Apple is still not making wedding rings that spy on your spouse, but it is continuing to research specific uses of "finger-wearable input assemblies."

Similar to Genki's Wave for Work, an Apple ring would. have multiple controls

Aside from when a 15-year-old joke about wedding spy rings did the rounds recently, there has been little about Apple working on smart rings that could result in an Apple Ring. Meanwhile, Oura has been adding heart rate tracking to its smart rings, and Genki has a Wave for Work ring that controls presentations.

Now a newly-revealed patent shows just how detailed Apple's thinking about smart rings has been. "Finger-wearable input assembly for controlling an electronic device," is concerned as much with literally how a user's finger might fit into one, as it is what they could use it for.

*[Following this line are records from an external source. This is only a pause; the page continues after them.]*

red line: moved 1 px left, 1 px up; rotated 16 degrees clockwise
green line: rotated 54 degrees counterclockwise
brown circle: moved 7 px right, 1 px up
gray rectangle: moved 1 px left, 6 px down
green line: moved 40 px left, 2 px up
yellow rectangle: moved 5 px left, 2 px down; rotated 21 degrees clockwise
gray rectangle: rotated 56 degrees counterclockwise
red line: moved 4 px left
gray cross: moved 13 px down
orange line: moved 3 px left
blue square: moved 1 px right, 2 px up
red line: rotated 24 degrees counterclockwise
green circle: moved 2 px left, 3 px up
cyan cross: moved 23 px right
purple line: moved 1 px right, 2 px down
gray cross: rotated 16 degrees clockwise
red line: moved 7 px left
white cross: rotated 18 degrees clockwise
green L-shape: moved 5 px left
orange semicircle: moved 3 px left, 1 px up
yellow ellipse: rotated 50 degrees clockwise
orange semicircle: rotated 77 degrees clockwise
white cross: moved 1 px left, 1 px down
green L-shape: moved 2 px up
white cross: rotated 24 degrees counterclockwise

It also only uses the word "ring," in any context, five times. The phrase "input assembly" is included almost 250 times.

That's because once one finger is wearing the device, the patent's attention is on how it can receive input. And it's because in some configurations, the device the patent proposes is less a ring, more a fingertip unit, with a closed front end.

"When an input assembly is provided with a rear open end...," says the patent, "the input assembly may be translated along a longitudinal axis of a user's wearing finger... between a first position for active functional use by the user... and a second position for passive storage or holding."

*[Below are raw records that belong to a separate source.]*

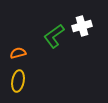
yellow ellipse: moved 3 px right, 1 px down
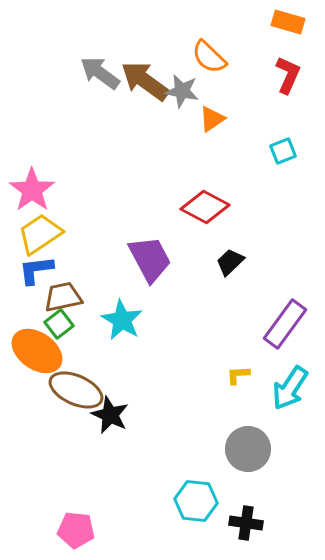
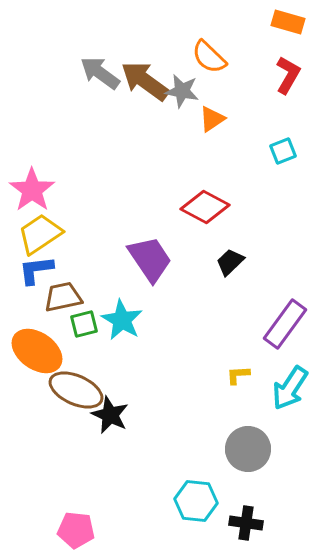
red L-shape: rotated 6 degrees clockwise
purple trapezoid: rotated 6 degrees counterclockwise
green square: moved 25 px right; rotated 24 degrees clockwise
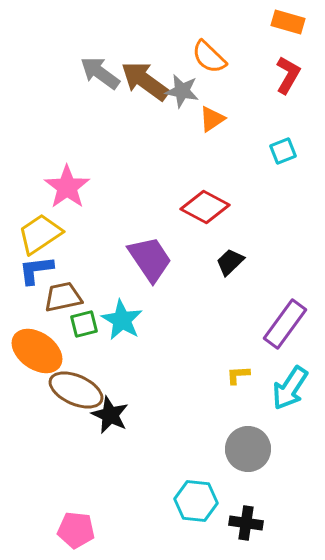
pink star: moved 35 px right, 3 px up
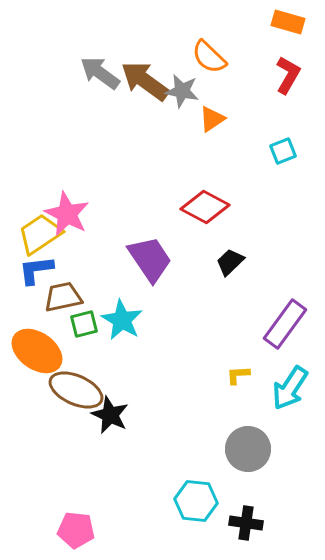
pink star: moved 27 px down; rotated 9 degrees counterclockwise
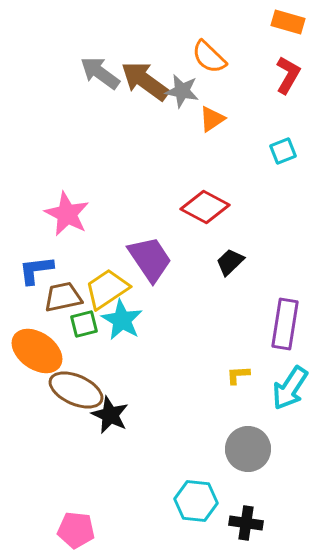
yellow trapezoid: moved 67 px right, 55 px down
purple rectangle: rotated 27 degrees counterclockwise
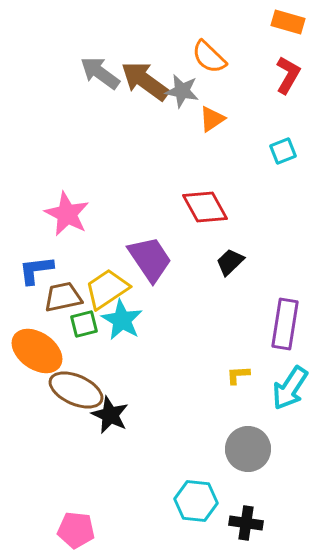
red diamond: rotated 33 degrees clockwise
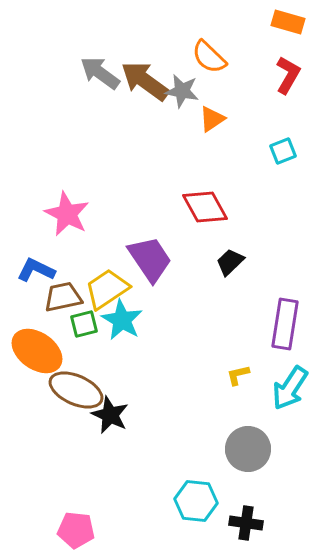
blue L-shape: rotated 33 degrees clockwise
yellow L-shape: rotated 10 degrees counterclockwise
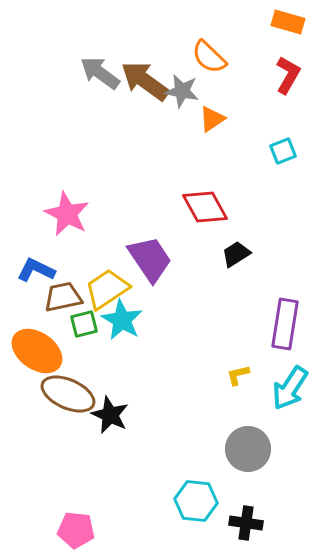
black trapezoid: moved 6 px right, 8 px up; rotated 12 degrees clockwise
brown ellipse: moved 8 px left, 4 px down
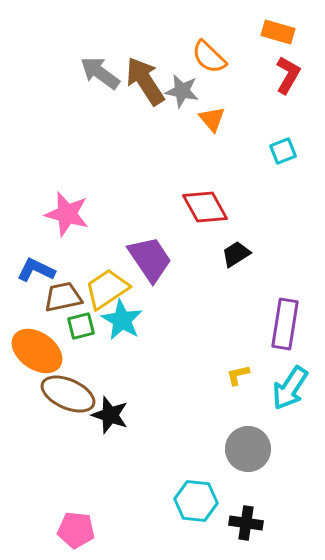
orange rectangle: moved 10 px left, 10 px down
brown arrow: rotated 21 degrees clockwise
orange triangle: rotated 36 degrees counterclockwise
pink star: rotated 12 degrees counterclockwise
green square: moved 3 px left, 2 px down
black star: rotated 6 degrees counterclockwise
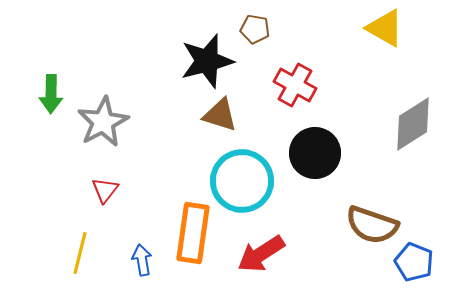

The same patent also covers what you could call fingertip devices instead of rings
The same patent also covers what you could call fingertip devices instead of rings

Some drawings in the patent show a fingertip device. But most options described have the device at "a position at which the rear open end surrounds the user's wearing finger between the second and third knuckles (e.g., a position where a typical decorative ring may be worn)."

Where there are rings that already work by providing providing physical buttons, Apple believes they are, "often inefficient and/or ineffective and they often limit the ways by which a user may interact with an input assembly to generate particular user control signals."

So what Apple proposes is a ring - sorry, input assembly - that includes ways to detect and respond to both multiple gestures, and multiple fingers.

"As an example," says the patent, "an input assembly for controlling an electronic device may be provided that [receives] a first digit of a user's hand for wearing the input assembly."

You're not going to see this design on sale at Tiffany's
You're not going to see this design on sale at Tiffany's

"[Then it detects] a first touch event by a second digit of the user's hand when the input assembly is worn by the first digit," continues the patent, "[and] a second touch event by a third digit of the user's hand when the input assembly is worn by the first digit."

In other words, once you've got the ring on, there will be controls that respond to some input from your other fingers. For instance, a side button might be reached and tapped by your thumb on that same hand, or you could swipe across a control using a finger of your other hand.

This new patent is just the latest in a long list of them, stretching back to its first smart ring patent in 2015.